Sat, Mar 10, 2018 - Page 8 News List

EDITORIAL: Nothing irresistible about Xi or China

The Chinese National People’s Congress is due to approve the removal of presidential term limits tomorrow, making Chinese President and Chinese Communist Party (CCP) Secretary-General Xi Jinping (習近平) the most powerful Chinese leader in decades.

Today is the 59th anniversary of a key uprising in Lhasa, Tibet, against CCP rule, the culmination of an armed rebellion that began in 1956 in the Kham region of eastern Tibet and gradually spread into the center of the country, leading the Dalai Lama to flee into exile on March 17, 1959.

It is also the 10th anniversary of another uprising in Lhasa by thousands of Buddhist monks and others against the CCP, one triggered by Beijing’s efforts to turn Tibetans into a minority in their own land and further restrict their language, culture and religion.

It was probably with those three dates in mind that Wang Guosheng (王國生), CCP secretary of the 14th Dalai Lama’s birthplace, Qinghai Province, on Wednesday told reporters on the sidelines of the congress that Tibetans living in Qinghai’s “herder areas” have said that Xi is a “living Bodhisattva.”

Despite the CCP’s massive propaganda campaign to paint Xi as a man of the people and the only one capable of leading China into a glorious future, it is hard to believe that anyone could believe Xi is someone either willing or capable of compassionate acts sufficient to achieve enlightenment — the definition of a Bodhisattva — or compassionate acts, period.

Wang’s claim is especially hard to swallow considering that the CCP sought to eradicate Buddhism among Tibetans for decades and Tibetan Buddhists consider the Dalai Lama, like his predecessors, to be the incarnation of Avalokitesvara, the Bodhisattva who embodies the compassion of all Buddhas.

If Xi were such a paragon, there would not have been yet another self-immolation protest by a Tibetan, this time on Wednesday in what used to be part of Tibet, but has been absorbed by Beijing into Sichuan Province. The International Campaign for Tibet said the man’s death was the 153rd self-immolation by a Tibetan since such protests began in 2009.

Wang’s claim was just another example of the sanctimonious claptrap emanating from Beijing as the rubber-stamp congress holds its annual session, just like Chinese Minister of Foreign Affairs Wang Yi’s (王毅) claims that recognizing Beijing’s “one China” principle is an “irresistible trend” or that “everything will operate in the sunshine” when it comes to Xi’s Belt and Road Initiative.
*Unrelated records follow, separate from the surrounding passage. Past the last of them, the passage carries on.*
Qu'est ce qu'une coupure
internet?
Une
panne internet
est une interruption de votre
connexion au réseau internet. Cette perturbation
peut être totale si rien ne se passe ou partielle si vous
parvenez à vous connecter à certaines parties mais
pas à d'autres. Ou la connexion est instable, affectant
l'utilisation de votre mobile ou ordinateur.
The Human Rights Network for Tibet and Taiwan and others are to march in downtown Taipei today to commemorate the anniversaries of the rebellions in Tibet. There is also an exhibition in the city’s Liberty Square commemorating the 2008 uprising.

Given Xi’s ambitions to leave his mark on China, and the growing petulance among many in China that Taiwanese continue to spurn their calls for unification, it is worth taking a moment today to remember what this day means to a majority of Tibetans and what Tibet’s fate could herald for Taiwan if Beijing ever takes over.

As New Power Party Legislator Freddy Lim (林昶佐), who heads the Taiwan Parliamentary Group for Tibet, said this week, the Chinese government has been suppressing minority groups in the country in every possible aspect: culture, languages, arts and the environment.